Beide sind eigentlich gespalten. Hobbes favorisiert in seinem Leviathan einen straffen, auf Übereinstimmung aller Bürger ruhenden Staat, ahnt aber, dass der dann neue Moloch auch wieder aus dem Ruder zu laufen droht (wie nicht lange danach die französische Revolution). Hannah Arendt wünscht einen Staat mit "politisch aufgeklärten, aktiven Bürgern", die ihre Freiheit nicht für geringfügige Annehmlichkeiten zu "verkaufen" bereit sind, ahnt aber, dass die kommenden überdimensionalen Staatsgebilde in der Anpassung und nicht in der Bürgerfreiheit enden mit der Gefahr neuer diktatorischer Elemente. Somit sind beide Staatstheorien ohne Wert und wenn man sich die aktuelle politische Entwicklung ansieht, erkennt man keinen Ausweg aus dem Chaos von "gut gewollt" und "schlecht gemacht".

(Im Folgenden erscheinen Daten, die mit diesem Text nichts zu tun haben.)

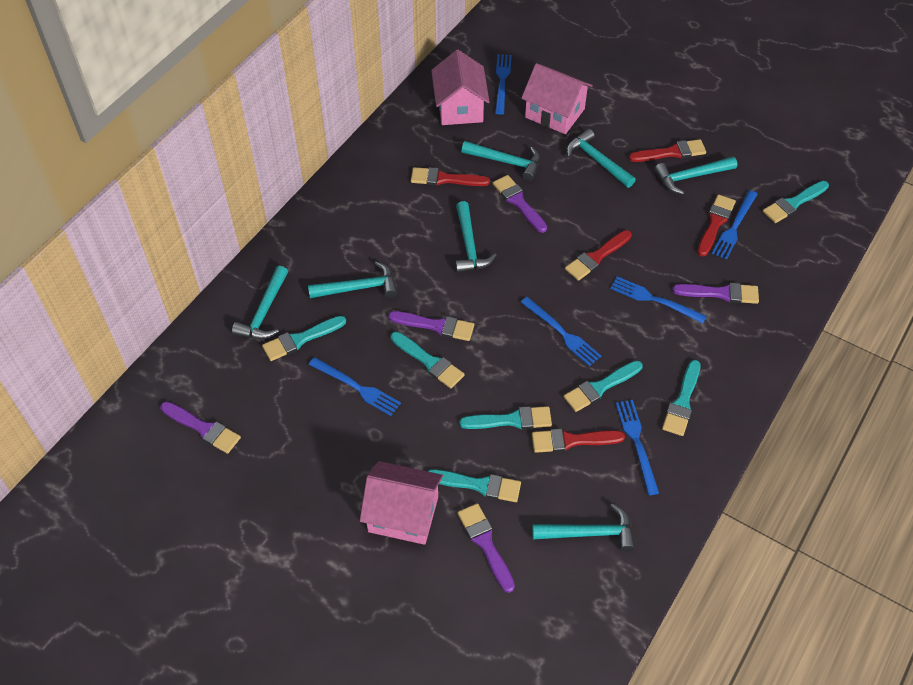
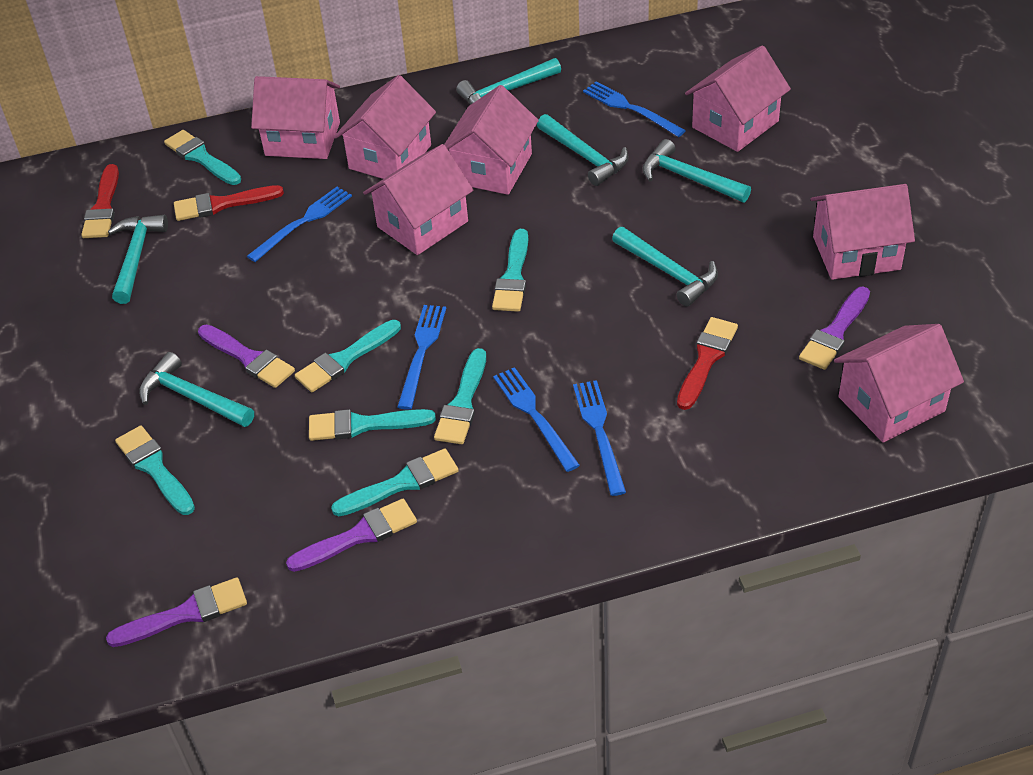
blue fork: [309,357,401,416] [495,54,512,115] [520,297,601,366] [610,276,707,323] [616,400,659,495] [712,190,757,260] = 6 -> [247,187,352,262] [397,305,446,410] [493,367,580,472] [573,380,626,496] [583,81,686,137] = 5
pink house: [360,461,443,545] [431,50,490,125] [521,63,593,134] = 3 -> [251,76,340,159] [334,75,436,179] [363,144,474,255] [444,85,539,195] [685,45,791,152] [811,184,915,280] [834,324,964,442] = 7
purple brush: [160,401,241,454] [388,311,474,341] [458,503,515,593] [493,175,547,233] [673,283,759,304] = 5 -> [106,577,247,647] [198,324,295,388] [286,499,417,572] [799,286,870,370] = 4
red brush: [411,167,490,186] [532,429,625,453] [565,230,632,281] [629,139,706,162] [697,195,736,257] = 5 -> [81,164,119,238] [174,185,284,221] [677,317,738,410] = 3
turquoise hammer: [232,266,288,339] [308,261,398,298] [455,201,497,273] [461,141,540,181] [532,503,635,552] [566,129,636,188] [654,157,737,194] = 7 -> [108,215,168,304] [139,352,254,427] [456,58,561,105] [537,114,629,186] [612,227,718,307] [642,139,751,202] = 6

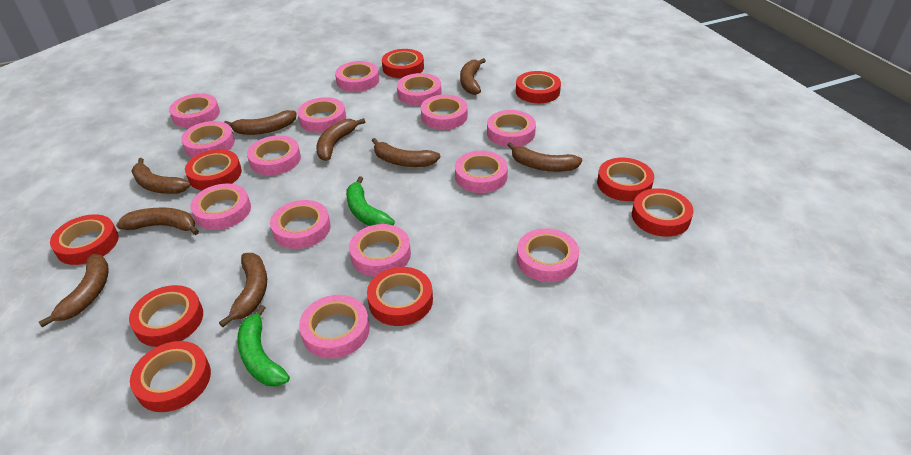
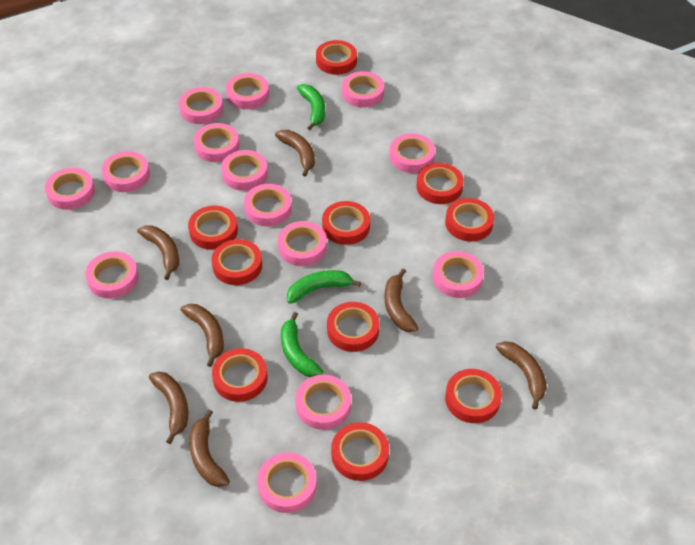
brown banana: [39,254,109,327] [116,208,199,235] [132,158,191,194] [219,253,267,327] [224,110,296,135] [316,118,365,161] [372,138,441,167] [460,58,486,95] [507,142,582,172] = 9 -> [137,225,179,280] [149,371,188,444] [181,304,224,367] [189,410,230,487] [275,130,315,177] [385,269,418,332] [496,341,547,410] = 7
green banana: [237,305,290,387] [346,176,395,226] = 2 -> [281,312,324,377] [287,270,361,304] [297,84,325,130] = 3
red tape: [50,214,119,265] [129,285,203,347] [130,341,211,412] [185,149,242,190] [367,267,433,326] [382,49,424,78] [516,71,561,103] [597,158,654,201] [632,188,694,237] = 9 -> [188,206,238,250] [212,239,262,285] [212,348,267,402] [316,40,357,75] [322,201,370,245] [327,302,380,352] [331,422,389,481] [416,163,464,204] [445,198,494,242] [445,369,502,423] = 10

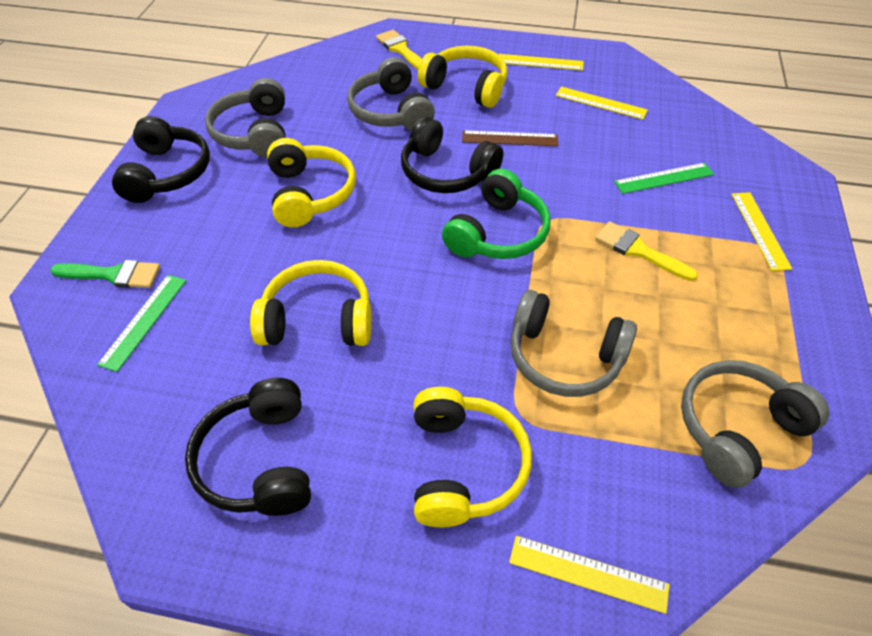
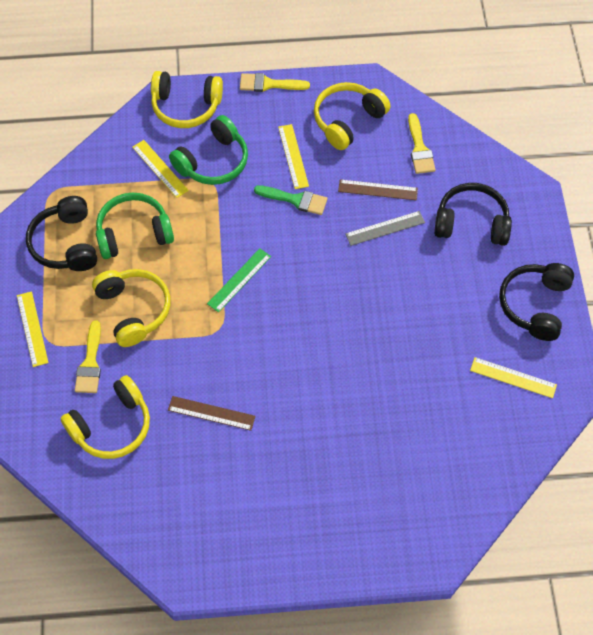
brown ruler: [462,130,558,146] = 1 -> [168,396,256,431] [338,179,418,200] = 2
green headphones: [442,169,551,259] = 1 -> [96,192,174,259] [169,115,248,185] = 2
green ruler: [97,275,186,372] [614,163,714,194] = 2 -> [207,248,271,312] = 1
grey headphones: [205,78,285,158] [347,57,435,131] [510,290,637,397] [681,360,830,488] = 4 -> none = 0
grey ruler: none = 0 -> [345,211,425,246] = 1
yellow brush: [376,30,422,70] [595,221,698,281] = 2 -> [75,320,101,393] [240,73,310,92] [408,113,436,174] = 3

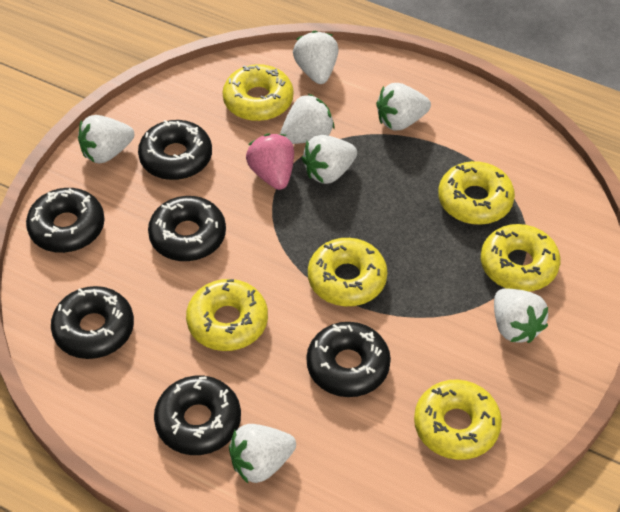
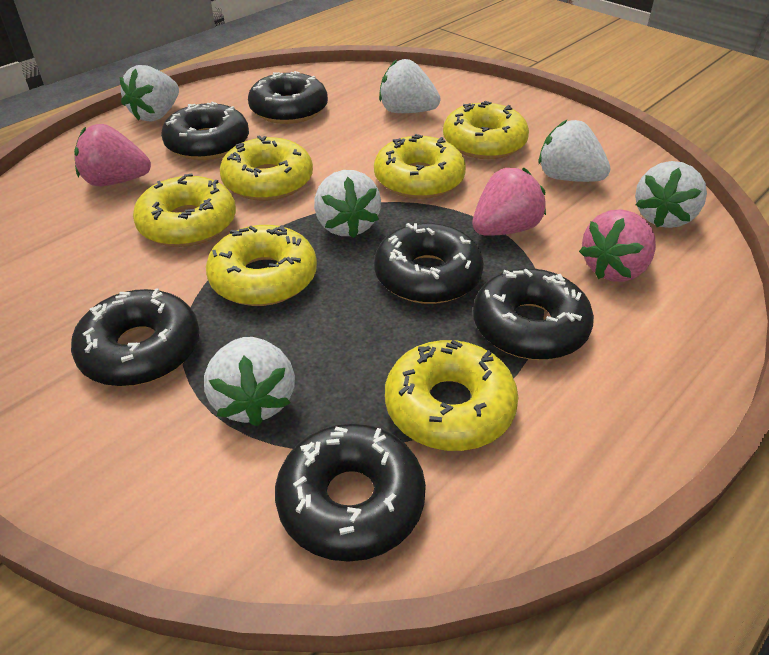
pink strawberry: [246,133,294,190] = 1 -> [74,124,151,186] [472,168,546,236] [579,209,656,282] = 3
white strawberry: [78,115,134,164] [229,424,296,483] [280,94,335,144] [293,31,338,84] [302,135,357,184] [376,83,431,131] [494,289,548,343] = 7 -> [120,65,179,122] [204,337,295,426] [314,170,381,238] [379,59,440,113] [539,120,611,182] [635,161,707,228] = 6

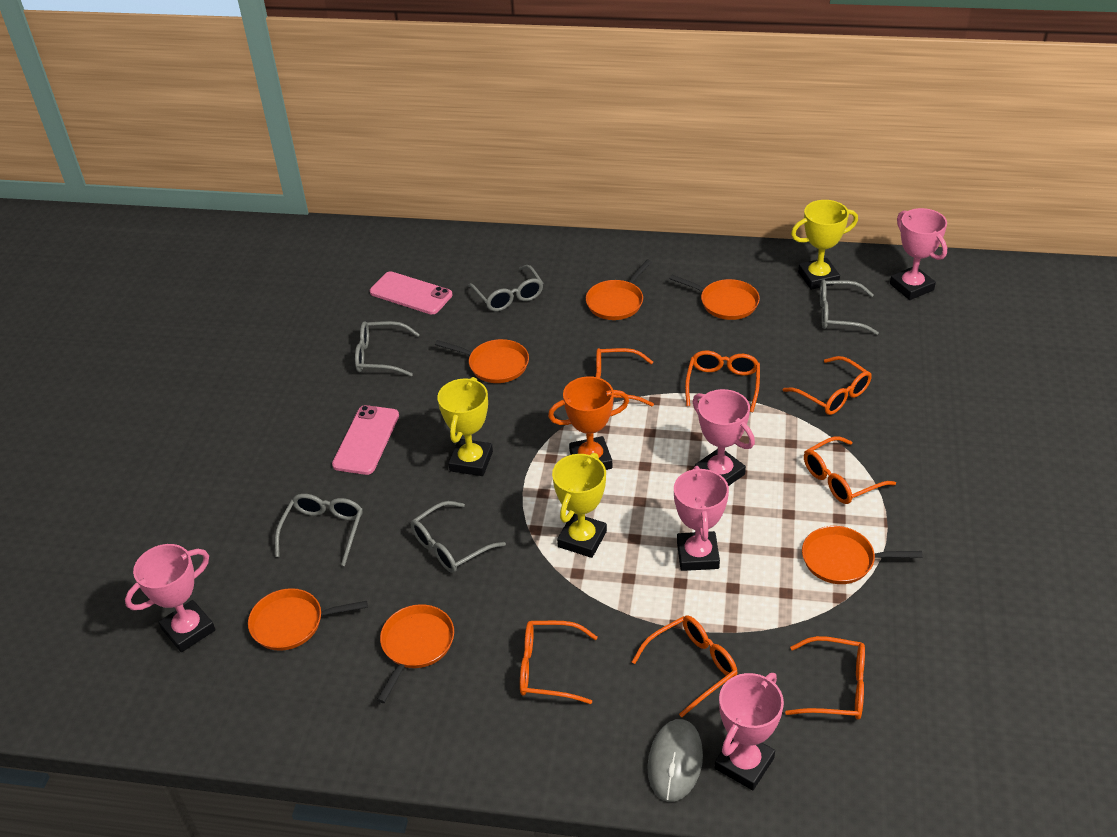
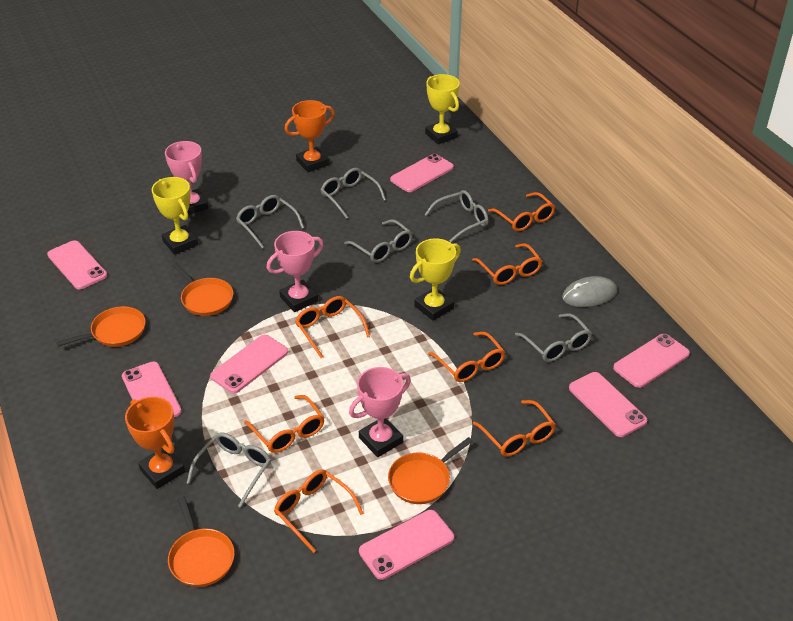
grey glasses: [275,494,363,566] [355,321,420,376] [411,501,506,573] [468,265,543,311] [820,280,879,335] = 5 -> [187,432,271,508] [236,195,304,248] [321,168,386,219] [344,219,413,263] [424,190,488,242] [515,313,592,362] = 6
orange pan: [248,588,368,651] [377,604,454,703] [435,339,529,383] [586,259,652,320] [669,275,760,320] [802,526,923,584] = 6 -> [57,306,146,347] [168,496,235,587] [172,262,233,316] [388,437,473,504] = 4
orange trophy: [548,376,629,470] = 1 -> [125,397,185,489] [285,100,335,172] = 2
pink phone: [332,405,399,475] [370,271,452,314] = 2 -> [47,240,107,289] [122,362,182,417] [210,335,288,393] [359,510,454,580] [390,154,454,192] [569,372,647,437] [613,334,690,388] = 7
pink trophy: [125,544,216,652] [674,466,729,571] [693,389,755,486] [715,673,784,790] [890,208,947,300] = 5 -> [165,141,208,215] [267,231,324,312] [349,367,411,457] = 3

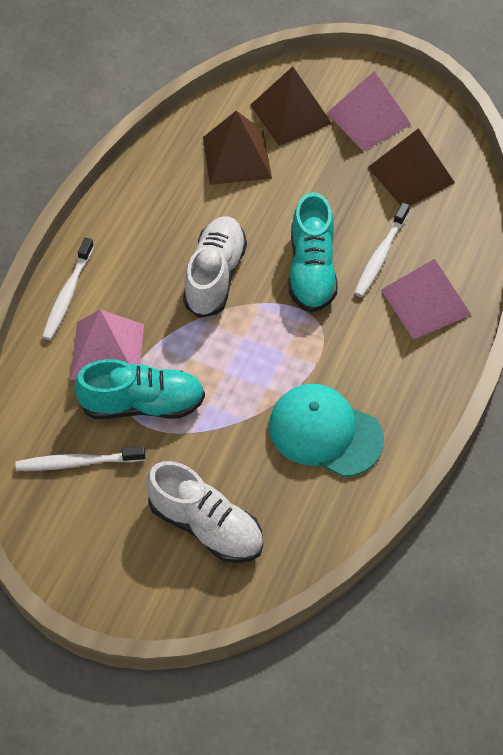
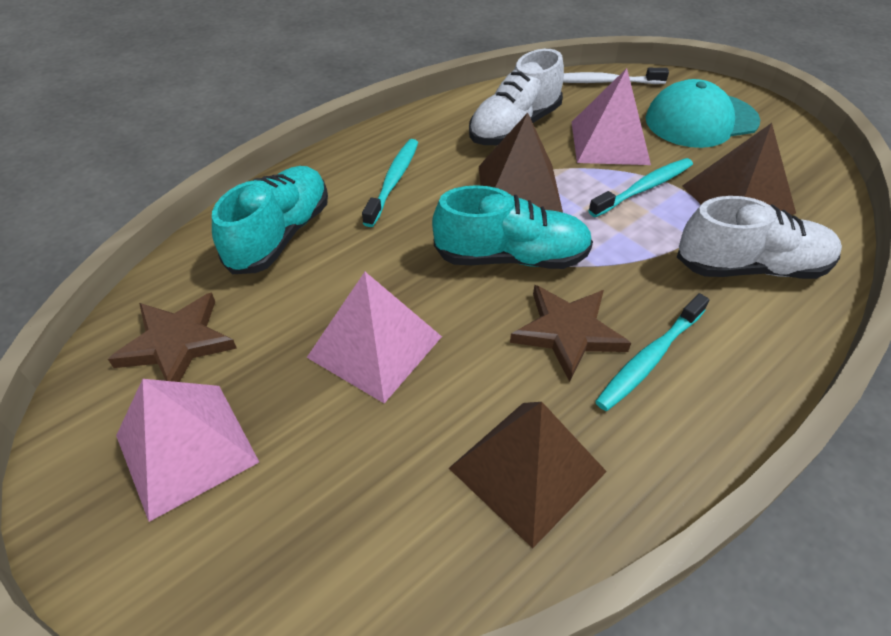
brown star: none = 0 -> [108,292,237,382] [510,285,631,382] = 2
turquoise toothbrush: none = 0 -> [362,139,418,227] [588,158,693,217] [595,293,709,411] = 3
white toothbrush: [16,446,145,471] [42,237,94,340] [354,202,410,297] = 3 -> [563,68,669,84] = 1

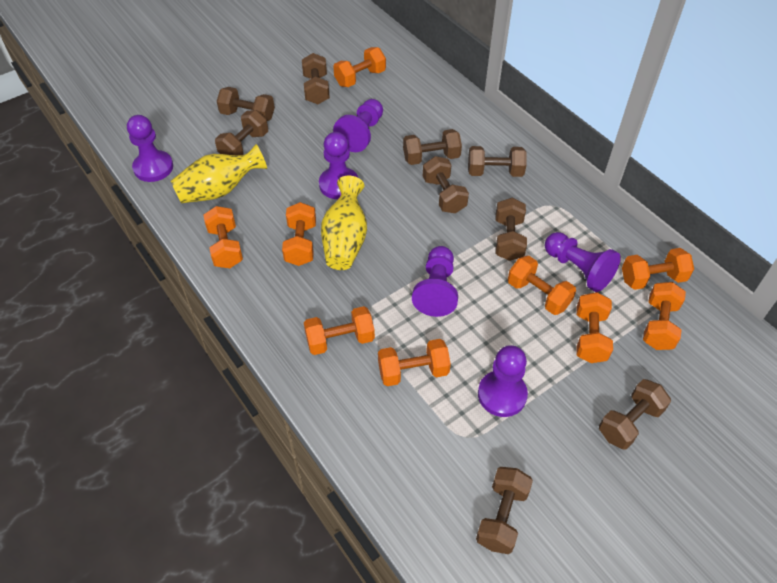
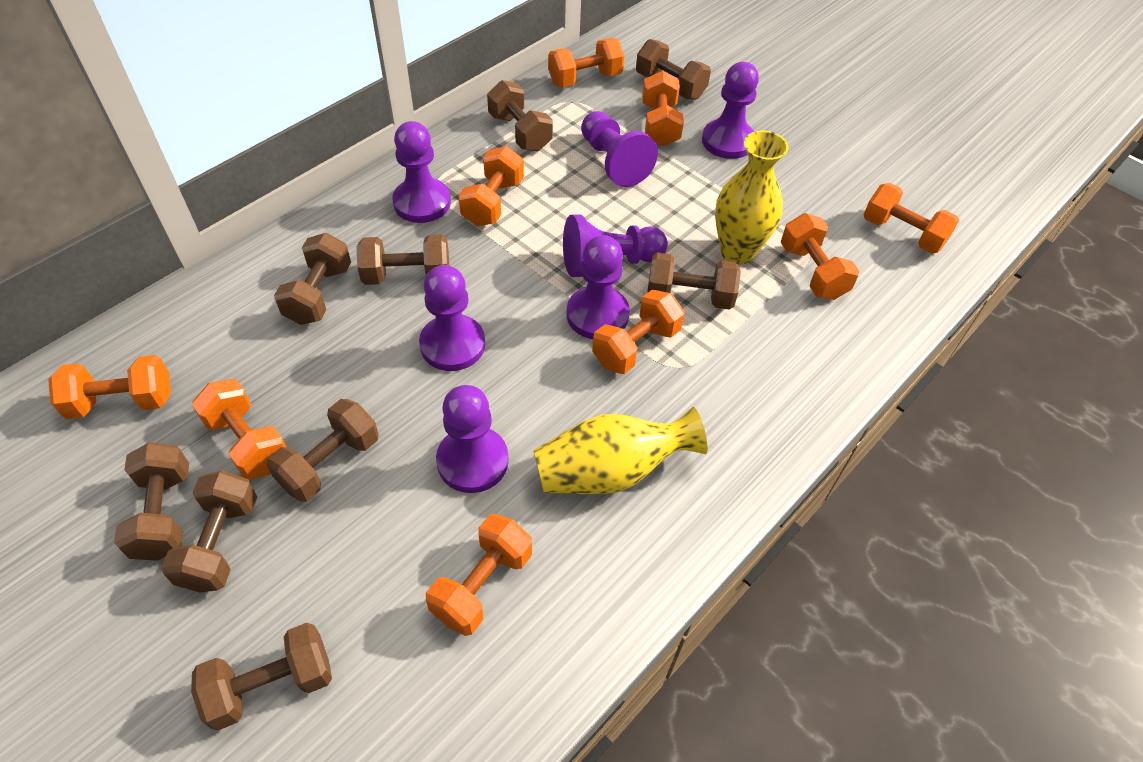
purple pawn: [127,115,173,182] [319,132,358,199] [333,99,383,152] [412,246,458,317] [478,345,528,417] [545,232,621,292] = 6 -> [392,121,451,223] [419,265,485,371] [436,385,509,493] [563,215,668,277] [566,235,630,339] [581,111,658,187] [702,62,759,159] = 7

Meiner Meinung nach leben beide dennoch in historisch vollkommen unterschiedlichen Situationen, die ihre Begriffe und theoretischen Vorstellungen geprägt haben. Begriffe von Hannah Arendt, die einem zur Diktatur entarteten Demokratieversuch entstammen, die auf eine effektive Organisation einer dirkteren Demokratie zielen, kann man meiner Meinung nach nicht auf Hobbes und seine Zeit des Feudalismus anwenden. Das Menschenbild zur Zeit des Hobbes war fanatisch religiös geprägt, immer noch Teil der Machtpyramide des auslaufenden Mittelalters. Macht war zu Hobbes Zeiten in der Auffassung der Menschen damals von oben gegeben (Gott, König, Adel) und nicht Ausdruck der Permission eines Volkes. 

"der Mensch ist des Menschen Wolf" - so ein Leitspruch Hobbes. Eine solche Geisteshaltung ist bei Hannah Arendt in keinster Weise erkennbar.